Date: Fri, 26 Jun 2015 00:33:43 -0700
From: Glen Chiacchieri
Subject: Re: Edlund on analog versus digital
Wow! I had always known intellectually why speech recognition was hard, but these interfaces really make me appreciate how complicated it is, even if you get the phonemes right! Something about hearing the tiny samples of audio and seeing the alternate interpretations really hit me.
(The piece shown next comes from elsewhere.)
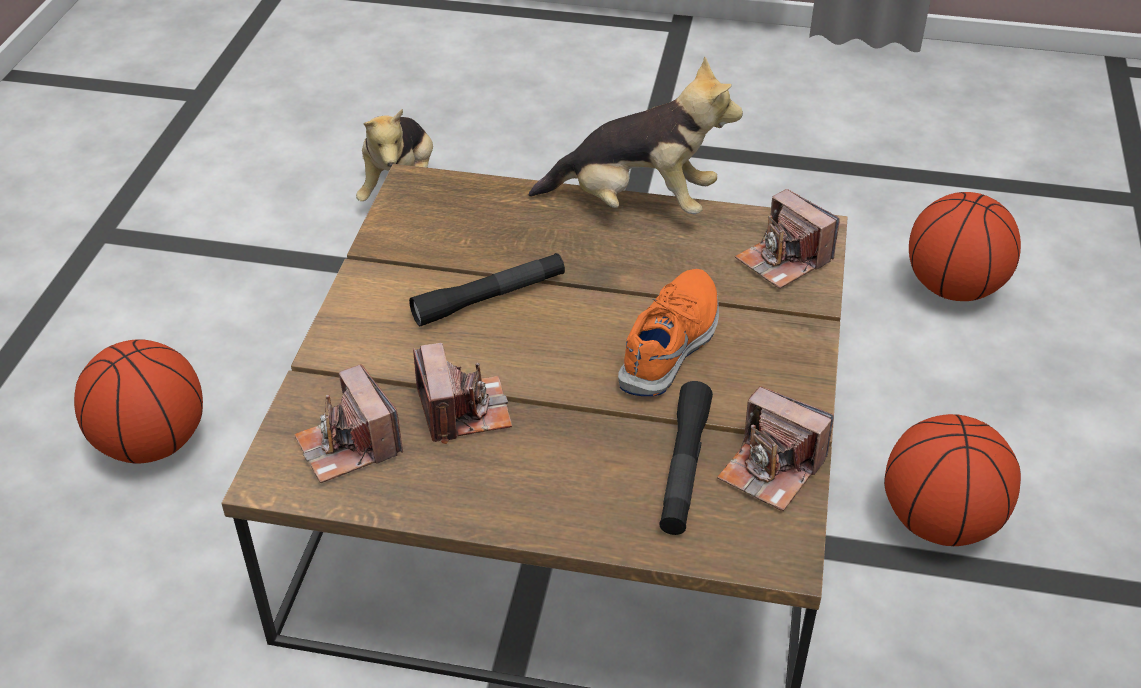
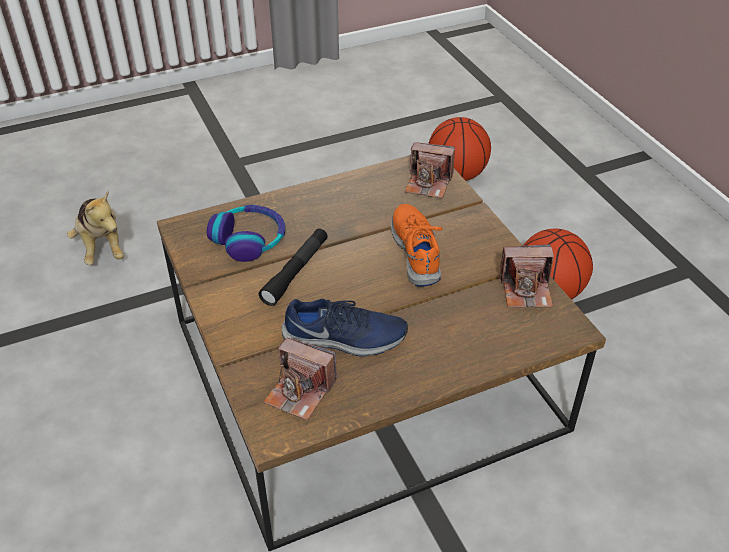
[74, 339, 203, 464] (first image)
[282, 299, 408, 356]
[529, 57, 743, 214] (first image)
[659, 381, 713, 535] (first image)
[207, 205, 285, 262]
Neat.

On Thu, Jun 25, 2015 at 9:19 PM, Bret Victor wrote:
I was looking at your "compact lattice" JSON and was curious to see the entire graph, so I made this visualization, derived from yours:


The black boxes are nodes (states) and the purple bars are edges (words).  The phonemes for each edge are below it.

Mouse over things, or click-and-spacebar to start playback.





On Jun 25, 2015, at 12:06 PM, Robert M Ochshorn wrote:

…coming back to Edlund on analog versus digital.

I’ve been trying to extract meaningful intermediate data from Kaldi, and now have a pruned “compact lattice” data structure in JSON and in a form that I mostly understand. This visualization does not yet show the dependencies/edges (which are one of the most important parts!) but I’ve already gained a lot of insight by studying it.

<Screen Shot 2015-06-25 at 11.58.04 AM.png>


On the top are possible phonemes, and on the bottom possible words, all temporally aligned. I had suspected that changing speakers was screwing up accuracy, but I don’t think I appreciated just how much a difference it makes. This video shows me scrubbing through a transcription where the speaker changes, and then switching to a recording that was trimmed when the second speaker (Edlund) starts. What’s amazing to me is how subjective/contextual even the phonemes are!

Live prototype trained on #1 and #2.

The UI tries to be fairly “alive.” Words/phonemes play when you hover over them, and the “global” razor waits for clicks (and space-bar). Still, I’m haunted by clicks… cross-fade took away the precision I wanted, and it’s so much of a pain in the Web Audio API to get/mess with sample-level data. To be continued… 

-RMO

On Jun 18, 2015, at 4:01 AM, Robert M Ochshorn wrote:

Dave,

I didn’t fully appreciate your choice of subject until now. Of course the transcript is the “digital” form of “analog” speech!

Here we are:

<Screen Shot 2015-06-18 at 3.35.25 AM.png>


It’s by no means perfect, and I think there’s a lot I can do within Kaldi to improve accuracy (I’m pretty sure that I’m messing up the “endpoint detection,” I should be able to automatically figure out when the speaker changes and swap/train models, and I still only have the faintest clue how to make proper use of the lattice structure internal to all of this, &c &c &c), … 

… but a week & 237 lines of horrid C++ (plus a little python) later, I can extract decent word-aligned transcripts from files of any length (or live from a microphone). Phonemes, alternate possibilities, and confidence metrics are all forthcoming.

Apparently if you store a phoneme-related data structure, you can write transcript search that is robust to mis-transcriptions and in addition to text search, it can work from voice (i.e. without a textual intermediary).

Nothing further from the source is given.